First gene therapy to treat severe haemophilia A

News 24/06/2022

EMA has recommended granting a conditional marketing authorisation in the European Union (EU) for Roctavian (valoctocogene roxaparvovec) for the treatment of severe haemophilia A in adults who do not have factor VIII inhibitors (auto-antibodies produced by the immune system which make factor VIII medicines less effective) and no antibodies to adeno-associated virus serotype 5 (AAV5).

Patients with haemophilia A cannot produce factor VIII (an essential protein required for blood to clot and stop bleeding); they are more prone to bleeding and have prolonged bleeding, e.g. after injury or surgery. Haemophilia A is a rare debilitating disease affecting approximately 0.7 in 10,000 people in the EU. It is life long and may be life threatening when bleeding occurs in the brain, the spinal cord or the gut.

Medicines currently authorised for treating haemophilia A mostly contain factor VIII, to replace the missing protein. Available treatments require one or more injections per week or per month and are lifelong. Therefore, there is an unmet medical need for new therapeutic approaches that might free patients from frequent injections.   

Roctavian is the first gene therapy to treat haemophilia A. The active substance in Roctavian, valoctocogene roxaparvovec, is based on a virus (adeno-associated virus or AAV) which has been modified to not cause disease in humans. The virus contains the gene for factor VIII; once given to a patient as a one-off infusion, it is expected to carry the factor-VIII gene into the liver cells, enabling them to produce the missing factor VIII. This helps the blood to clot more easily and prevents bleeding or reduces bleeding episodes. It is yet unknown how long the treatment effect from this single infusion will last in an individual patient. A sustained positive treatment effect of up to two years following a single infusion has been reported in approximately one hundred patients in the main study and up to five years in a few patients in a supportive trial conducted by the applicant. Longer-term follow-up tests may be required to verify a continued safe and effective response to the medicine.

EMA’s recommendation is based on the results of a Phase 3 single-arm (main study), non-randomised study in 134 male patients with haemophilia A without a history of factor VIII inhibitor and without detectable pre-existing antibodies to AAV5. Two years after the administration, efficacy data showed that the therapy significantly increased factor VIII activity levels in the majority of patients. Bleeding rates were reduced by 85% and most patients (128) no longer needed factor VIII replacement therapy.

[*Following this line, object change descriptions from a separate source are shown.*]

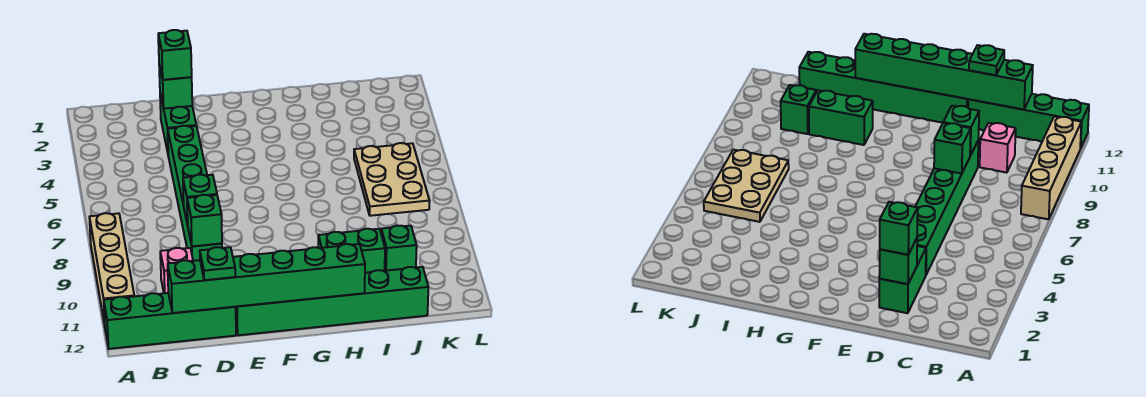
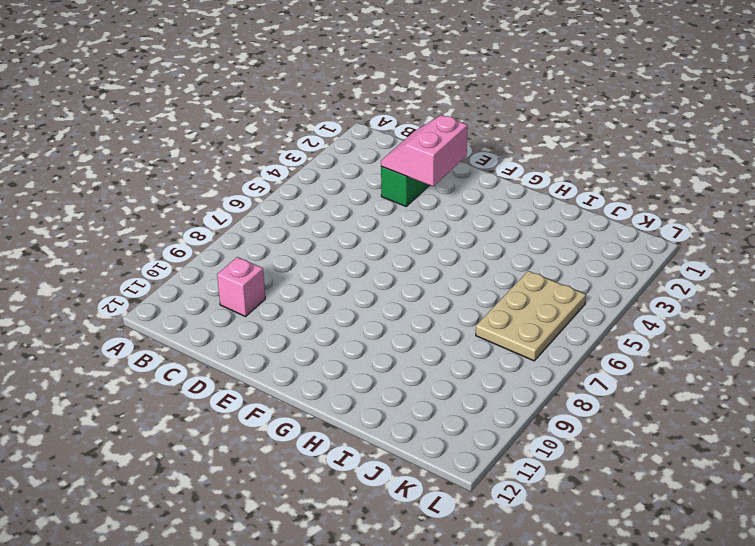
pink slope D2:E3 level 2 top E -> green brick D2 level 2
none -> tan brick A8:A11 level 1
none -> green brick A12:D12 level 1
none -> green brick D4:D9 level 1

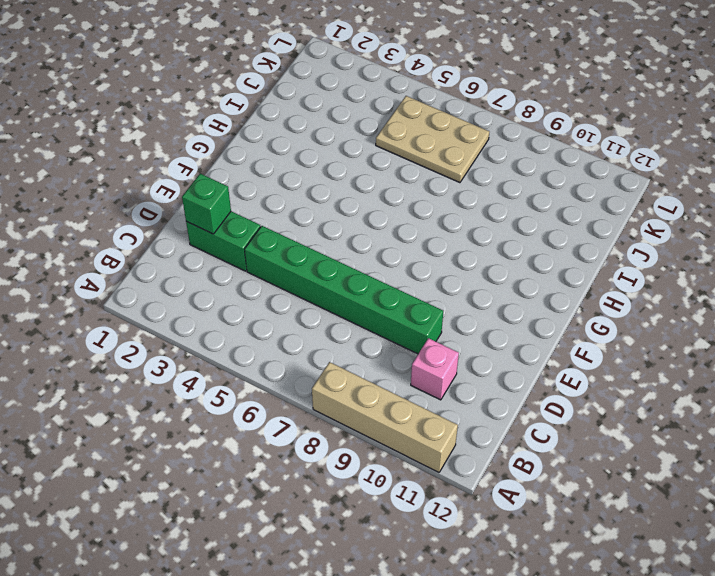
none -> green brick A12:D12 level 1
none -> green brick E12:J12 level 1
none -> green brick H10:I10 level 1

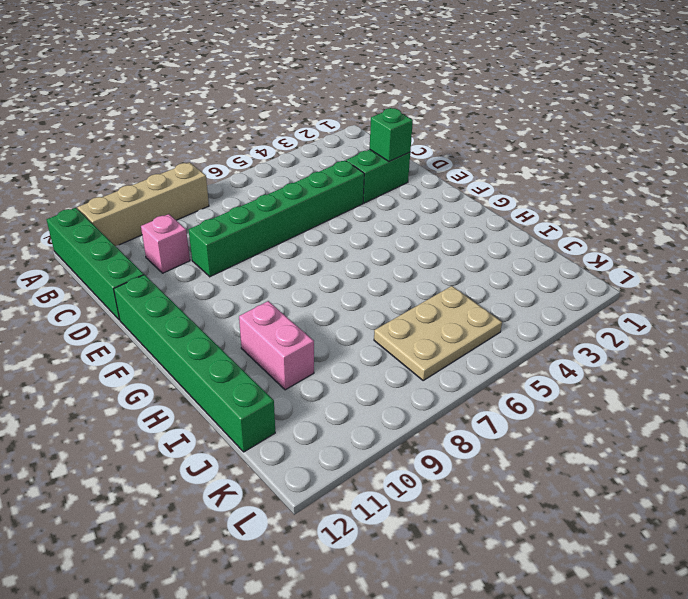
pink brick H10:I10 level 1 -> green brick H10:I10 level 1
none -> green brick J10 level 1
none -> green brick C12:H12 level 2
none -> green brick D8 level 2

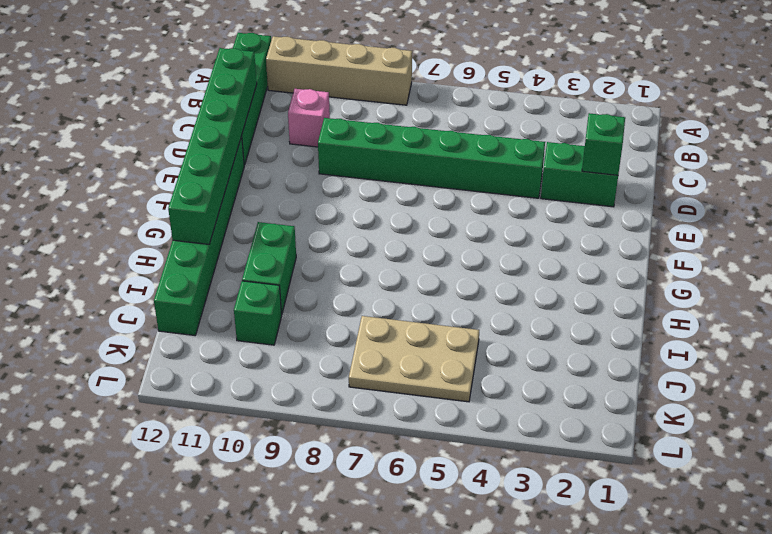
none -> green brick D8 level 2
none -> green brick D9 level 2
none -> green brick D2 level 3

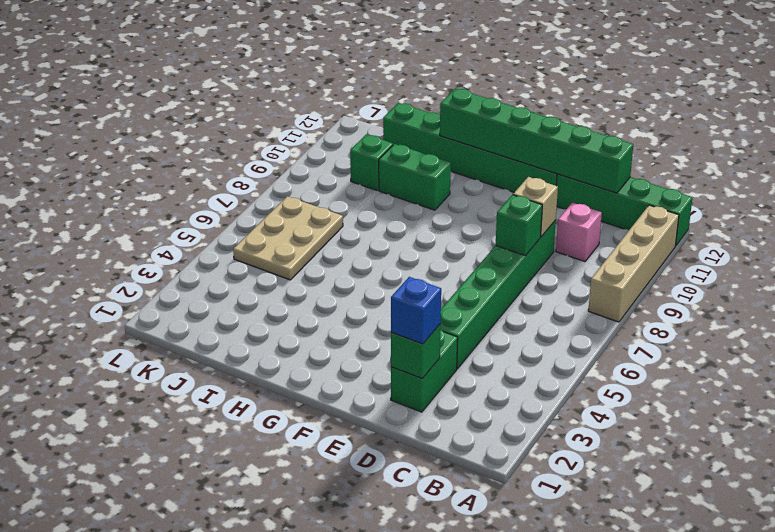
blue brick D2 level 3 -> green brick D2 level 3
tan brick D9 level 2 -> green brick D9 level 2
none -> green plate D12 level 3

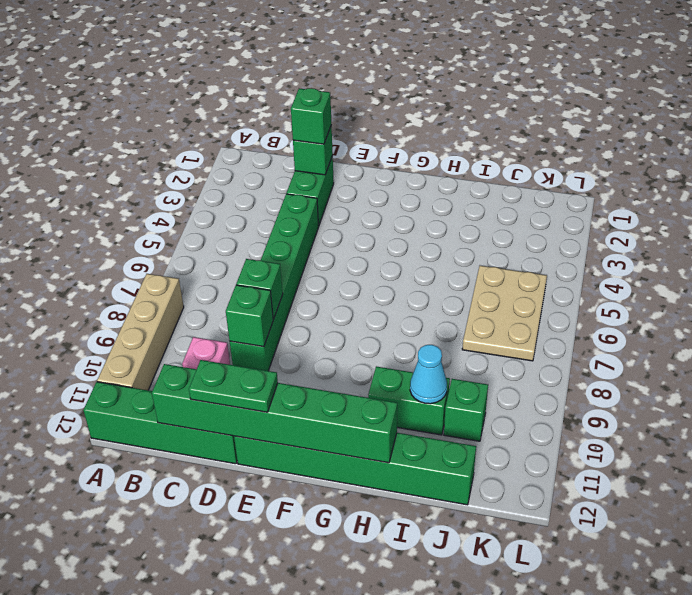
green plate D12:E12 level 3 -> green plate D12 level 3
cyan cone I10 level 2 -> none

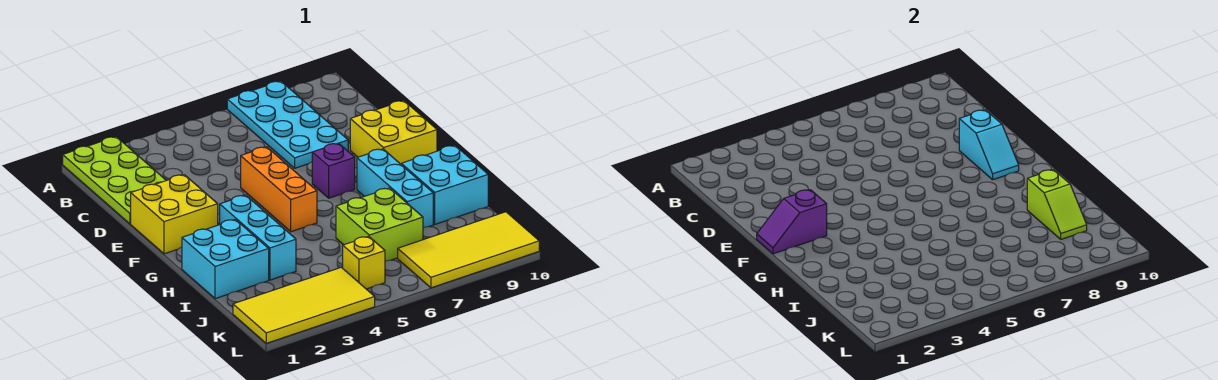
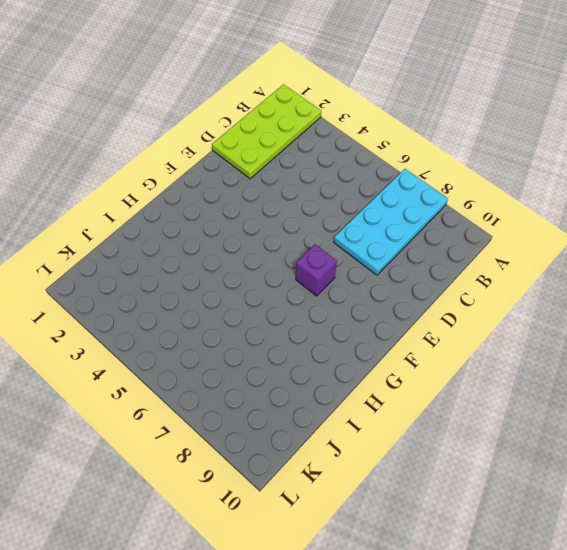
none -> yellow brick E1:F2 level 1
none -> orange brick E5:G5 level 1
none -> yellow brick E9:F10 level 1

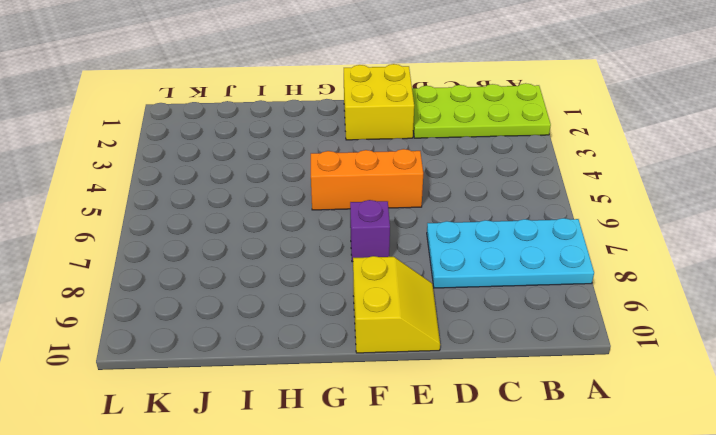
yellow slope E9:F10 level 1 top F -> yellow brick E9:F10 level 1
none -> cyan brick G3:I3 level 1
none -> cyan brick G8:I8 level 1
none -> cyan brick H1:I2 level 1

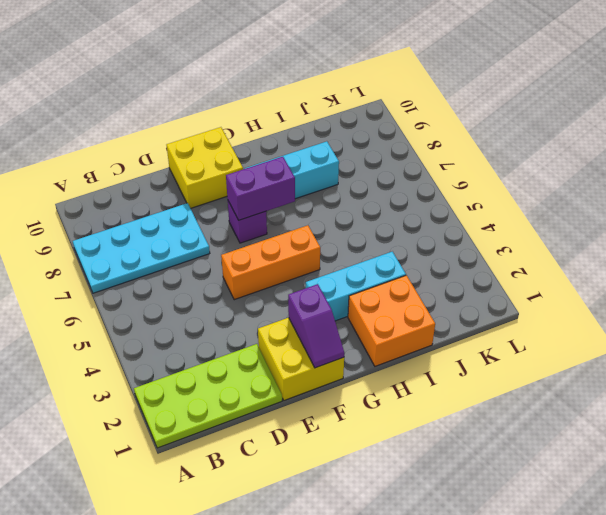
purple brick F7:G7 level 2 -> none
orange brick H1:I2 level 1 -> cyan brick H1:I2 level 1
none -> cyan brick H9:I10 level 1
none -> lime brick I6:J7 level 1
none -> yellow tile K1:L4 level 1

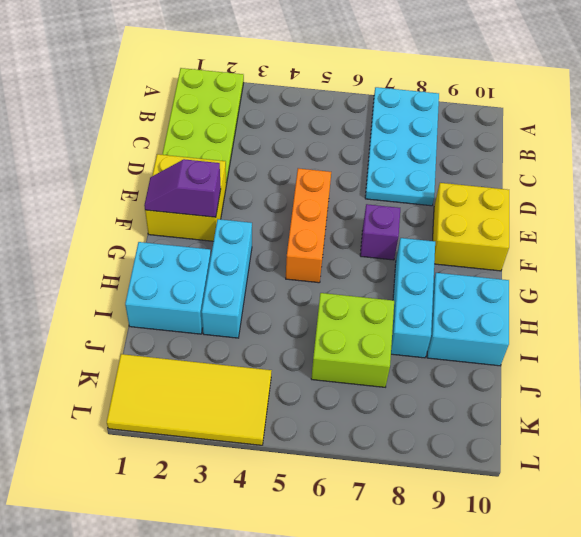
none -> yellow brick K5 level 1
none -> yellow tile K7:L10 level 1
none -> cyan slope E9:F9 level 2 top E

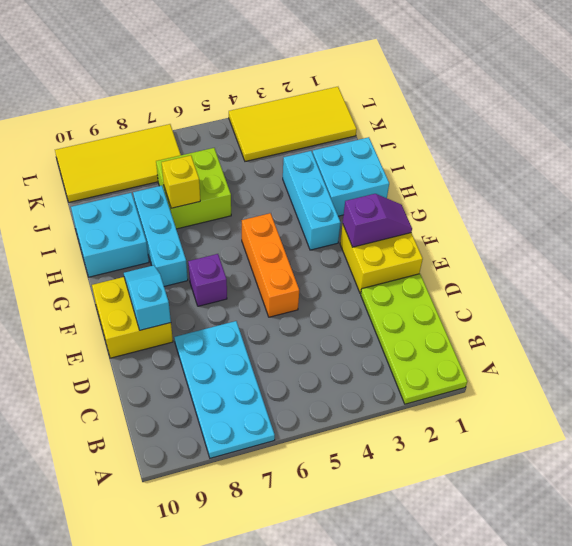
yellow brick I7 level 2 -> yellow brick K5 level 1
none -> lime slope I9:J9 level 2 top I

Hepatotoxicity (liver damage), a common side effect due to immune reaction induced by these AAV-based gene therapies and characterised so far by an increase in the levels of a liver enzyme called alanine aminotransferase (ALT), has been reported with Roctavian. The condition can be treated successfully with corticosteroids. Other common side effects include headache, joint pain and nausea.

Patients treated with Roctavian will be monitored for 15 years, to ensure the long-term efficacy and safety of this gene therapy.

Roctavian was supported through EMA's PRIority MEdicines (PRIME) scheme, which provides early and enhanced scientific and regulatory support to medicines that have a particular potential to address patients' unmet medical needs.

In its overall assessment of the available data, the Committee for Advanced Therapies (CAT), EMA's expert committee for cell- and gene-based medicines, found that the benefits of Roctavian outweighed the possible risks in patients with haemophilia A.

The CHMP, EMA’s human medicines committee, agreed with the CAT’s assessment and positive opinion, and recommended approval of this medicine.

The opinion adopted by the CHMP is an intermediary step on Roctavian’s path to patient access. The opinion will now be sent to the European Commission for the adoption of a decision on an EU-wide marketing authorisation. Once a marketing authorisation has been granted, decisions about price and reimbursement will take place at the level of each Member State, taking into account the potential role or use of this medicine in the context of the national health system of that country.